O equipamento de pino no disco utilizado neste trabalho deverá ser alvo de uma revisão mais extensa,

tendo em conta que se trata de um protótipo. Para a implementação de uma estrutura final deverá ser

realizado um conjunto de alterações.

De um modo geral, esta investigação ficou retida com a realização de ensaios sobre o comportamento do

chumbo em condições particulares, dado à sua aproximação ao modelo rígido – perfeitamente plástico.
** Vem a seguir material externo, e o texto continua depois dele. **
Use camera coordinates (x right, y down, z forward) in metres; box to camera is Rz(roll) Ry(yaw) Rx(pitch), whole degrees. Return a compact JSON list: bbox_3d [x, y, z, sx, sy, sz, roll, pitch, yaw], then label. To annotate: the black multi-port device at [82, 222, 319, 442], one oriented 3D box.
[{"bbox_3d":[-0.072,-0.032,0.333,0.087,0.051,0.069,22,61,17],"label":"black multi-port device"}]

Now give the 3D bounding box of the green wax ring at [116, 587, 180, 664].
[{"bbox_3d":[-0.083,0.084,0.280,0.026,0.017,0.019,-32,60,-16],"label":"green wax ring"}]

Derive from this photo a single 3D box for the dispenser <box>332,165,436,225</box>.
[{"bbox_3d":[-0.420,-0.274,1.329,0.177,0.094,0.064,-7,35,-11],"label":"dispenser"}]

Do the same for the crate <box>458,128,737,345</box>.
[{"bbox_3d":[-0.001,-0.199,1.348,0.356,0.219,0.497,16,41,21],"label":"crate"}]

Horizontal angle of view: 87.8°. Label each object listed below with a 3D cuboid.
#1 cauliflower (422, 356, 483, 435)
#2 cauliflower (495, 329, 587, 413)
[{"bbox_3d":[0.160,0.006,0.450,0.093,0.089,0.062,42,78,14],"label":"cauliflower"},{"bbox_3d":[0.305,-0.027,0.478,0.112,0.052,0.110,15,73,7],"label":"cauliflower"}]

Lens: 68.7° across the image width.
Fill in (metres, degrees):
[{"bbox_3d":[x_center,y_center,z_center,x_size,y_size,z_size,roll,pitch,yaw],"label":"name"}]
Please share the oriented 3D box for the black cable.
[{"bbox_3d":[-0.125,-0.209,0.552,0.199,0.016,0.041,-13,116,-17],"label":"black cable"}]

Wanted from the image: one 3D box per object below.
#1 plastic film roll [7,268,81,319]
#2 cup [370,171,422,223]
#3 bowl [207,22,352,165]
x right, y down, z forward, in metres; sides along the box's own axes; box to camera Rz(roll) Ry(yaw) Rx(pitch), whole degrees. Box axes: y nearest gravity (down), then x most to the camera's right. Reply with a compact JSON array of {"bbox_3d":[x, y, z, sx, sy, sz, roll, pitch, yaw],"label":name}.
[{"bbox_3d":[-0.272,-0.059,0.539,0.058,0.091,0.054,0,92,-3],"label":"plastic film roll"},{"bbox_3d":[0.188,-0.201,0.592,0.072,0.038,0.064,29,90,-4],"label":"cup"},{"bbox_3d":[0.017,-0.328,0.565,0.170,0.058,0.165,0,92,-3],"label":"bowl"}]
Como tal, propõe-se que sejam realizados novos ensaios em novos materiais, sobre novas condições, de

modo a que se possa refinar a análise do corte ortogonal, nomeadamente as condições de atrito. Poderá

ser feita uma aplicação experimental utilizando o próprio torno, para conseguir recriar os níveis reais de

velocidade.

Como foi verificado quer na revisão bibliográfica, quer nos ensaios, o valor do coeficiente de atrito pode

ser superior ao admissível pelas propriedades referentes a um dado material. Devido à importância do

atrito no processo, é necessário, numa fase posterior, encontrar um novo modelo de atrito que consegue

descrever com exactidão a sua evolução no processo.

E também é de grande interesse conseguir gerar um código deste novo modelo e aplicar num programa

de simulação em MEF, nomeadamente o I-CUT, desenvolvido pela STM.